What this task involves » Below is a block of entries; repeat exactly the lines starting at the line that contains "oPromoting wider knowledge" and ending at the line that contains "3.0 REPORTING WITH DISCUSSION AND VOTE", both included.
#####
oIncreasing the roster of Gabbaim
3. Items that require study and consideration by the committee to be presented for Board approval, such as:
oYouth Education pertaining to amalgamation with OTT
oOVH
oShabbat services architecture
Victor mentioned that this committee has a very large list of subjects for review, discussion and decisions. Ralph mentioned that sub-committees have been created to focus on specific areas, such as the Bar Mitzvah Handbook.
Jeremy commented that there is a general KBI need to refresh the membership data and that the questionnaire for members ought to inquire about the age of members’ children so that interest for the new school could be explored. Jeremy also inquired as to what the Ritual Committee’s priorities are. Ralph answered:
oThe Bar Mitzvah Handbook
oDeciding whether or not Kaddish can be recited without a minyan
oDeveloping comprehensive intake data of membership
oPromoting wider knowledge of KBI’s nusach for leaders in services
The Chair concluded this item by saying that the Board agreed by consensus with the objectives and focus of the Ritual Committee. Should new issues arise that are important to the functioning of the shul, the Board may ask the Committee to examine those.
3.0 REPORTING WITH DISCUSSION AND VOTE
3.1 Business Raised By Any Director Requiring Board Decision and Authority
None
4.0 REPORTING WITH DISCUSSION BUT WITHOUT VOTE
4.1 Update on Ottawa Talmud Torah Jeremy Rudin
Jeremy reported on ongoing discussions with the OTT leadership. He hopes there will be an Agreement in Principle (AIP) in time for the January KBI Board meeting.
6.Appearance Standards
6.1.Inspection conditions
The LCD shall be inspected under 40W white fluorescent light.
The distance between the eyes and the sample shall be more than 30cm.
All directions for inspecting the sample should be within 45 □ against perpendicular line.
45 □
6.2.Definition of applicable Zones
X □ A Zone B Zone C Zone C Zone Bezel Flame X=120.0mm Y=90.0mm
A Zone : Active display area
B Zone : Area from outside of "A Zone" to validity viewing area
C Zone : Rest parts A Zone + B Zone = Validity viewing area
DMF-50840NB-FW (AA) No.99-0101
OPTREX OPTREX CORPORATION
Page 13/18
#####
Task result »
oPromoting wider knowledge of KBI’s nusach for leaders in services
The Chair concluded this item by saying that the Board agreed by consensus with the objectives and focus of the Ritual Committee. Should new issues arise that are important to the functioning of the shul, the Board may ask the Committee to examine those.
3.0 REPORTING WITH DISCUSSION AND VOTE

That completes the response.